Data —
========================================

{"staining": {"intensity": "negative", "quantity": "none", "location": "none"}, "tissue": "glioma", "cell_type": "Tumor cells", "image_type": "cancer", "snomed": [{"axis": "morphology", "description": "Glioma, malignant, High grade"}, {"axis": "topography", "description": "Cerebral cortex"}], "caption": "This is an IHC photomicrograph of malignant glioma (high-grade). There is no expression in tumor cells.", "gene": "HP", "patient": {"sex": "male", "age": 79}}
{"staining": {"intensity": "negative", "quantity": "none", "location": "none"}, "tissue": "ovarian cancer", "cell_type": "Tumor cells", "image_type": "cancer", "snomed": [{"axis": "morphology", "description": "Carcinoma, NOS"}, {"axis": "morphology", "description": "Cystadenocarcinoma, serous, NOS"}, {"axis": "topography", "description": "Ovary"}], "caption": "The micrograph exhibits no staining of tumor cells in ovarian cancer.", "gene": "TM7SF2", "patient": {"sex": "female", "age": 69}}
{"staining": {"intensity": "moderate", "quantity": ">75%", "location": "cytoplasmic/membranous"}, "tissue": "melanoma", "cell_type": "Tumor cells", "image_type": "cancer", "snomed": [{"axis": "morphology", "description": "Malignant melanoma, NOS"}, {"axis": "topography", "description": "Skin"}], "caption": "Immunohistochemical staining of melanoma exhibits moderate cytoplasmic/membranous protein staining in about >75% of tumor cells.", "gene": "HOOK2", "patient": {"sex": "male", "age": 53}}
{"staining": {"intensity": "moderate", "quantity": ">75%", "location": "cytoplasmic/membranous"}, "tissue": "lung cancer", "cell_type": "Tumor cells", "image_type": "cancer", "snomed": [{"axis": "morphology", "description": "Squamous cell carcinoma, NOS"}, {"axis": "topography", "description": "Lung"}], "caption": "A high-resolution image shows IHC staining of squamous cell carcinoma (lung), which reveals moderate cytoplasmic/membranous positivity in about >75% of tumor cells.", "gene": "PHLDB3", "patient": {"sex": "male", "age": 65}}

========================================

Goal of the exercise —
Would you transcribe the listing word for word?

Answer to the problem —
{"staining": {"intensity": "negative", "quantity": "none", "location": "none"}, "tissue": "glioma", "cell_type": "Tumor cells", "image_type": "cancer", "snomed": [{"axis": "morphology", "description": "Glioma, malignant, High grade"}, {"axis": "topography", "description": "Cerebral cortex"}], "caption": "This is an IHC photomicrograph of malignant glioma (high-grade). There is no expression in tumor cells.", "gene": "HP", "patient": {"sex": "male", "age": 79}}
{"staining": {"intensity": "negative", "quantity": "none", "location": "none"}, "tissue": "ovarian cancer", "cell_type": "Tumor cells", "image_type": "cancer", "snomed": [{"axis": "morphology", "description": "Carcinoma, NOS"}, {"axis": "morphology", "description": "Cystadenocarcinoma, serous, NOS"}, {"axis": "topography", "description": "Ovary"}], "caption": "The micrograph exhibits no staining of tumor cells in ovarian cancer.", "gene": "TM7SF2", "patient": {"sex": "female", "age": 69}}
{"staining": {"intensity": "moderate", "quantity": ">75%", "location": "cytoplasmic/membranous"}, "tissue": "melanoma", "cell_type": "Tumor cells", "image_type": "cancer", "snomed": [{"axis": "morphology", "description": "Malignant melanoma, NOS"}, {"axis": "topography", "description": "Skin"}], "caption": "Immunohistochemical staining of melanoma exhibits moderate cytoplasmic/membranous protein staining in about >75% of tumor cells.", "gene": "HOOK2", "patient": {"sex": "male", "age": 53}}
{"staining": {"intensity": "moderate", "quantity": ">75%", "location": "cytoplasmic/membranous"}, "tissue": "lung cancer", "cell_type": "Tumor cells", "image_type": "cancer", "snomed": [{"axis": "morphology", "description": "Squamous cell carcinoma, NOS"}, {"axis": "topography", "description": "Lung"}], "caption": "A high-resolution image shows IHC staining of squamous cell carcinoma (lung), which reveals moderate cytoplasmic/membranous positivity in about >75% of tumor cells.", "gene": "PHLDB3", "patient": {"sex": "male", "age": 65}}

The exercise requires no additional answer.